### [DATA PROVIDED]

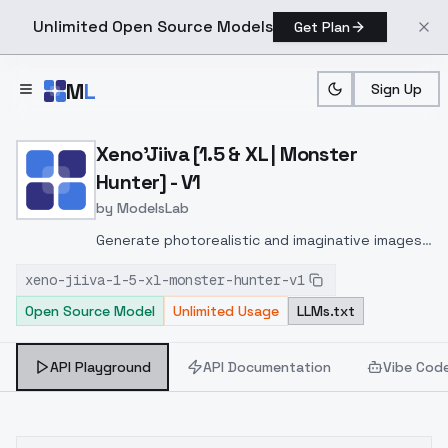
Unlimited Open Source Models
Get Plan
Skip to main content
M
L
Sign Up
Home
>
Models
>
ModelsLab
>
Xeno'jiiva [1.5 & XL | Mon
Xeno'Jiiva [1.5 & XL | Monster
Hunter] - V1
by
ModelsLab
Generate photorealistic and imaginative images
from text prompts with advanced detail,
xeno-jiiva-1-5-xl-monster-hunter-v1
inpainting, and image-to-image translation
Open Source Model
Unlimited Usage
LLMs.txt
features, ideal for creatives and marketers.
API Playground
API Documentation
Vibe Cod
---
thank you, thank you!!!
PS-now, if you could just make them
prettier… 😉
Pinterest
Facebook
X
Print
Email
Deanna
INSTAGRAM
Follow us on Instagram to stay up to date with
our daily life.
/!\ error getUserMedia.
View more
---
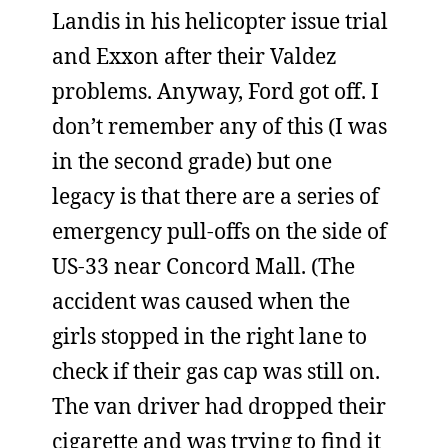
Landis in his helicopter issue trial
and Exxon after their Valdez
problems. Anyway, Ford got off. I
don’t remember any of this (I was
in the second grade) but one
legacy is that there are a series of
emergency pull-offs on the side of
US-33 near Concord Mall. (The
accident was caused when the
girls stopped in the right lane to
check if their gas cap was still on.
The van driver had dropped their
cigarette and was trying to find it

### [TRY IT]
Within the data above, the span starting at the line containing "don’t remember any of this (I was" and ending at the line containing "check if their gas cap was still on." is to be retyped exactly, with no other lines.

### [THE COMPLETED TASK]
don’t remember any of this (I was
in the second grade) but one
legacy is that there are a series of
emergency pull-offs on the side of
US-33 near Concord Mall. (The
accident was caused when the
girls stopped in the right lane to
check if their gas cap was still on.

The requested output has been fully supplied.